-- Things to do --
a. In the blog post about Jim and Casper's book, reproduce word for word the part from "I nodded. Yes." to "none the less.".
b. Resume the blog post about Jim and Casper's book, writing on from its final sentence.

-- Passage for review --
++++++++++++++++++++

When I first told Casper about the book, he was immediately onboard but with one condition: “I can do this, but I need you to be as open-minded with me as you need me to be with you, Jim.”

“What do you mean?” I asked Casper.

“I’m currently an atheist, Jim. I say currently because I am open to the possibility that I may learn something that will change my point of view. Jim, can you say ‘I am currently a Christian’ and be as open-minded as me?”

I nodded. Yes. Let’s write a book. JH

I have a dream... I wish I could write a book with someone.  I wish I could  have a conversation with someone...  like Jim and Casper... or the Campolos or the Raybons.  It's a dream.  Maybe a far-off dream... but a dream none the less.  

I will say thank you to Jim Henderson and Matt Casper...even though I don't know how to contact them to send them this post.  Your journey of relationship amazes me much more than your church adventures do.  The adventures were interesting, but I am amazed and inspired by your friendship.  

People need to hear the stories of everyday Christians helping others.

People need to see us put into action what we say we believe.

People need to be able to tell us what they really think of us and not worry about a fire-and-brimstone retort.

++++++++++++++++++++

-- Given data --
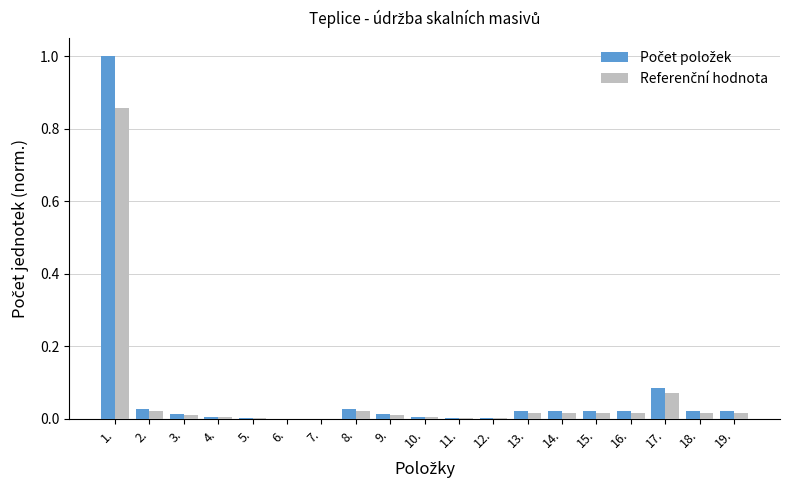

At which category is the sum across all series the highest?

1.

++++++++++++++++++++

-- Solved problems --
a.
I nodded. Yes. Let’s write a book. JH

I have a dream... I wish I could write a book with someone.  I wish I could  have a conversation with someone...  like Jim and Casper... or the Campolos or the Raybons.  It's a dream.  Maybe a far-off dream... but a dream none the less.

b.
If we do such things, maybe we’d start to see a church more like the one Jesus told us about, a church that even an atheist might be tempted to be a part of. JH

... the moment you think you have all the answers, well, you might as well lock yourself in a cave, because no one you meet will ever have anything interesting to say to you again. MC

Posted by Ruby Neumann... currently an agnostic


Saturday, June 12, 2021

It's not just about "SAVING CASPER" with Jim Henderson and Matt Casper



Wow… this is the best book in the trifecta of reads that have invited me into a diverse conversation.  I've read Bart and Tony Campolo's book "Why I Left, Why I Stayed" and Patricia and Alana Raybon's book "Undivided"  and while both were amazing and inviting reads, this book is the most inviting.  There seemed less emphasis on the desire of the "Christian" to change the "Non-Christian".  The emphasis seemed to be more on understanding Matt Casper's story.  I think I really resonated with that.  I am on "the other side" now and maybe that is what makes this such a compelling read.  The other two books were read when there was still some residual "Christianity" left in me.  This time through, I was hoping to find a place where I could come to peace with my life, so I was looking for how Matt was at peace with who he is.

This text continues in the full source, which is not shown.